[Work item] From the entries that follow, extract each line holding the string "ticket".
-=-=-=-=-
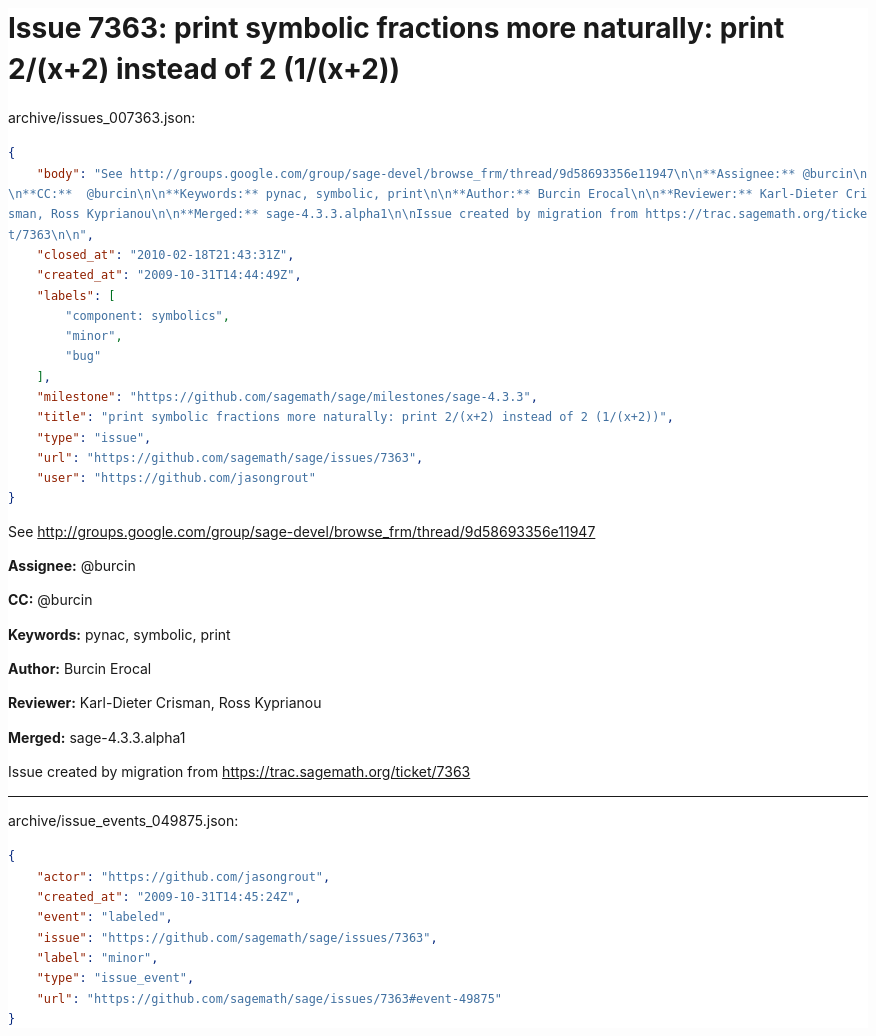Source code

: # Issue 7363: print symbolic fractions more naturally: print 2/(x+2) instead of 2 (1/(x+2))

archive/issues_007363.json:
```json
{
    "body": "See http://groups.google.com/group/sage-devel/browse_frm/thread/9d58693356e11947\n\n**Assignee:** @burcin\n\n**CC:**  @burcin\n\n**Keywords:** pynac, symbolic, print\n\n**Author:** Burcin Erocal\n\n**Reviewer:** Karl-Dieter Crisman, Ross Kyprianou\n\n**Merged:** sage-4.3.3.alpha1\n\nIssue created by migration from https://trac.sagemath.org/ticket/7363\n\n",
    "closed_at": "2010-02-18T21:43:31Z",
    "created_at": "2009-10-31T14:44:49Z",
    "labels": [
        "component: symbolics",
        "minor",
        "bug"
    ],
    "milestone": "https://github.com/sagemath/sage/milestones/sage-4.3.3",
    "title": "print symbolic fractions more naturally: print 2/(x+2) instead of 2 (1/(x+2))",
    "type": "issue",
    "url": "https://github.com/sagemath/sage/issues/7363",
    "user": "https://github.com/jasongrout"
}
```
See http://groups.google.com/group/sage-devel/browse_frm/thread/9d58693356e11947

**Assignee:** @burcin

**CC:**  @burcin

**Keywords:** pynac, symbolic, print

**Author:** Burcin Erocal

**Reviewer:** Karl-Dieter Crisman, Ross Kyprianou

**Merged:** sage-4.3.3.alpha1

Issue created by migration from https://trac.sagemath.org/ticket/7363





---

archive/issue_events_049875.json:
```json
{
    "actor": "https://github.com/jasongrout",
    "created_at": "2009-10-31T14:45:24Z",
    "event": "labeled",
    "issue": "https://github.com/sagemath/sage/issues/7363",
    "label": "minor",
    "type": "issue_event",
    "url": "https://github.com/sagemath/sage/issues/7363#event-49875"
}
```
-=-=-=-=-
[Written answer]
    "body": "See http://groups.google.com/group/sage-devel/browse_frm/thread/9d58693356e11947\n\n**Assignee:** @burcin\n\n**CC:**  @burcin\n\n**Keywords:** pynac, symbolic, print\n\n**Author:** Burcin Erocal\n\n**Reviewer:** Karl-Dieter Crisman, Ross Kyprianou\n\n**Merged:** sage-4.3.3.alpha1\n\nIssue created by migration from https://trac.sagemath.org/ticket/7363\n\n",
Issue created by migration from https://trac.sagemath.org/ticket/7363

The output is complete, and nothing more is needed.